These students not only got a chance to be in the midst of nature during school hours but also were rewarded for it. In a showcasing of competitive spirit for a green cause, about 600 city students vied with each other to sight and record their campus biodiversity. As part of the ‘Urban iNature Watch Challenge’ organised by the WWF, 1,200 recordings of trees, birds and butterflies were made by students of five schools in a span of six months.
Apart from Hyderabad, the competition was launched in four cities, including Delhi, Bombay and Kolkata. At a programme organised on Friday at LV Prasad Eye Institute, students were asked to share their experiences and best performing schools were recognised. Students of the participating schools were provided mobile apps containing information about urban wildlife along with pictures. They were required to refer to the app and document their sightings in the form of photographs and upload it to a website where it would be assessed.
“My love for nature has increased because of this competition,” said Ahana Sarkar, a class 8 student of Meridian school, who won the first place for maximum recorded sightings. “Not just the regular ones, but I also got to know more about the rare species of trees and birds during the exercise.

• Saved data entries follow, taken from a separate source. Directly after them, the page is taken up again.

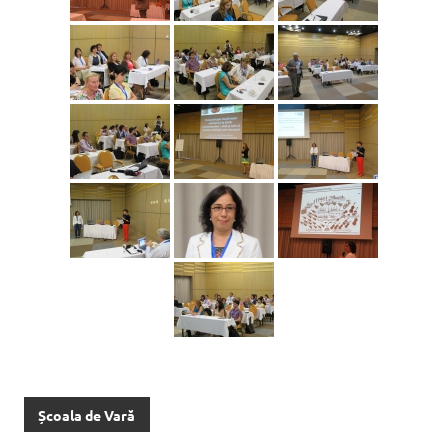
Școala de Vară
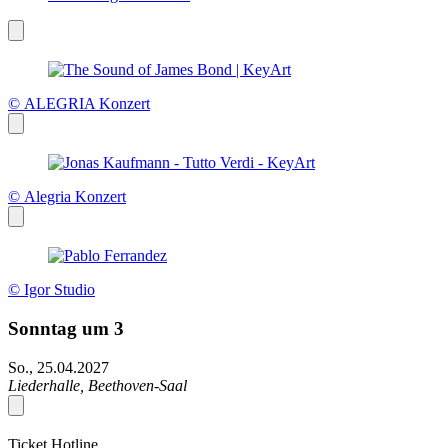
© ALEGRIA Konzert
© Alegria Konzert
© Igor Studio
Sonntag um 3
So., 25.04.2027
Liederhalle, Beethoven-Saal
Ticket Hotline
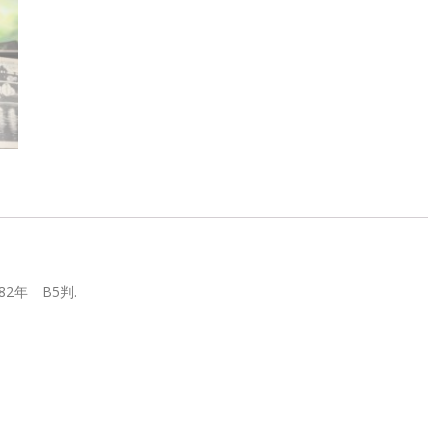
82年 B5判.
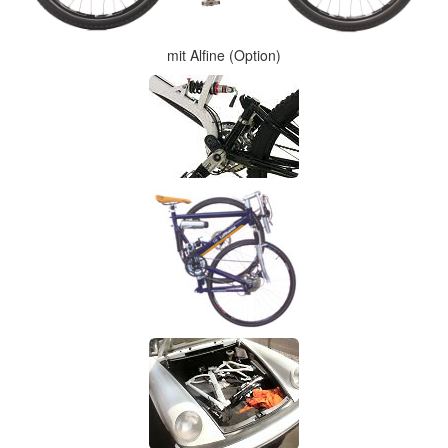
mit Alfine (Option)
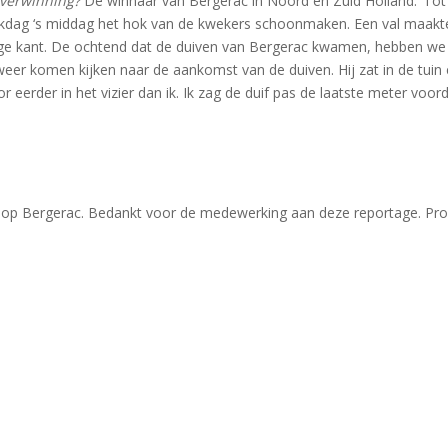
overwinning?
De winnaar van Bergerac in Noord en Zuid Holland: ‘Tot
erkdag ‘s middag het hok van de kwekers schoonmaken. Een val maakt
lange kant. De ochtend dat de duiven van Bergerac kwamen, hebben we
eer komen kijken naar de aankomst van de duiven. Hij zat in de tuin 
r eerder in het vizier dan ik. Ik zag de duif pas de laatste meter voor
g op Bergerac. Bedankt voor de medewerking aan deze reportage. Pr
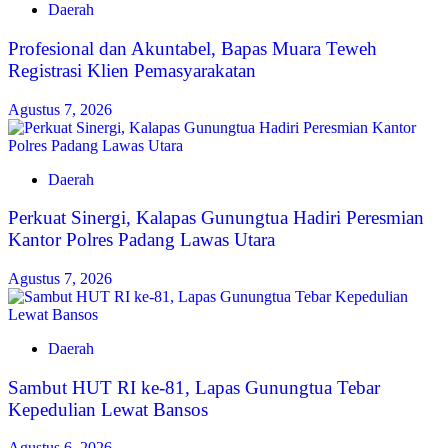
Daerah
‎Profesional dan Akuntabel, Bapas Muara Teweh
Registrasi Klien Pemasyarakatan
Agustus 7, 2026
Daerah
Perkuat Sinergi, Kalapas Gunungtua Hadiri Peresmian
Kantor Polres Padang Lawas Utara
Agustus 7, 2026
Daerah
Sambut HUT RI ke-81, Lapas Gunungtua Tebar
Kepedulian Lewat Bansos
Agustus 6, 2026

I have uploaded data of about 15 recordings.”
The app, which was part of the ‘Mobile Apps for Climate Change’ initiative, was developed by Ladybird Environmental Consulting.
V. Shubhalaxmi, Founder and Director of Ladybird Consulting said, “We created three mobile apps, one each for birds, trees and butterflies on Android platform. These apps, with a list of 50 species commonly found in urban locales, were given to schools. Out of all the cities, Hyderabad students documented the maximum number of birds and trees.”